As Budget vice chairwoman, Schwartz said, “I play a role in highlighting and scrutinizing the issues that will be a major cost factor and thus must be addressed, including health care.”

Schwartz is fighting for more funding within the budget for development of a comprehensive health information technology system and increased funds and incentives to ensure that there are sufficient primary-care physicians and nurses.

Not only is health care a major budget concern with the costs of entitlement programs spiraling out of control, but, Schwartz argues, a more cost-effective health care system boosts U.S. competitiveness.

Schwartz has already been active on the health care front this year, playing a role in the expansion of SCHIP and insisting that health care was addressed in the $787 billion economic stimulus package.

Schwartz was one of the original architects of SCHIP, dating back to 1992 when she served in the Pennsylvania Legislature.

“Being able to say I was one of the people able to start SCHIP in this country is great,” Schwartz said.
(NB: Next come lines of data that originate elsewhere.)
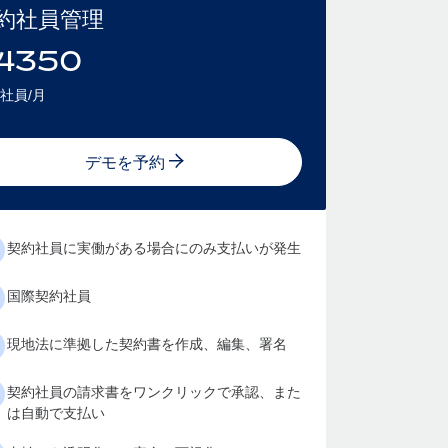
約社員管理
4350
社員/月
デモを予約
契約社員に実働がある場合にのみ支払いが発生
国際契約社員
現地法に準拠した契約書を作成、編集、署名
契約社員の請求書をワンクリックで承認、また
は自動で支払い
She also worked this year with the New Democrats, House Ways and Means Subcommittee on Health Chairman Pete Stark (D-Calif.), Obama’s staff and other committees to help ensure that health IT got sufficient funding in the stimulus. Schwartz also worked with these and other partners to include a system of Medicare-based benefits and penalties to implement the IT system and fought for stronger privacy standards for patient medical data.

Additionally, Schwartz said she was able to get funding to ensure primary physician care for the entire population by extending the incentive and funding program to pediatricians, community health centers and family practice physicians. Originally, the package had only applied to senior citizens.

However, the Congresswoman argues that a number of things were left out of the stimulus that must be addressed in the budget. Schwartz is now making the rounds, trying to increase funds for preventative care and chronic disease management, as well as getting more money for primary care doctors and nurses.

Schwartz is also working to help mold health care reform this year. She said her goal is to make health care “more available, more affordable and more meaningful” — and to get universal health care in place by the end of the year.

Schwartz said any health care reform bill must prohibit insurance companies from excluding children from coverage by applying pre-existing conditions. There also need to be stronger provisions regarding preventative care, she said, so fewer people develop such preventable and expensive ailments as diabetes, heart disease and high blood pressure. Furthermore, Schwartz wants better chronic care management so patients can avoid the expenses of emergency room care.

But Schwartz is optimistic. There has already been more progress on health care in the one month since President Barack Obama came into office than in the previous four years she was in the House, she said.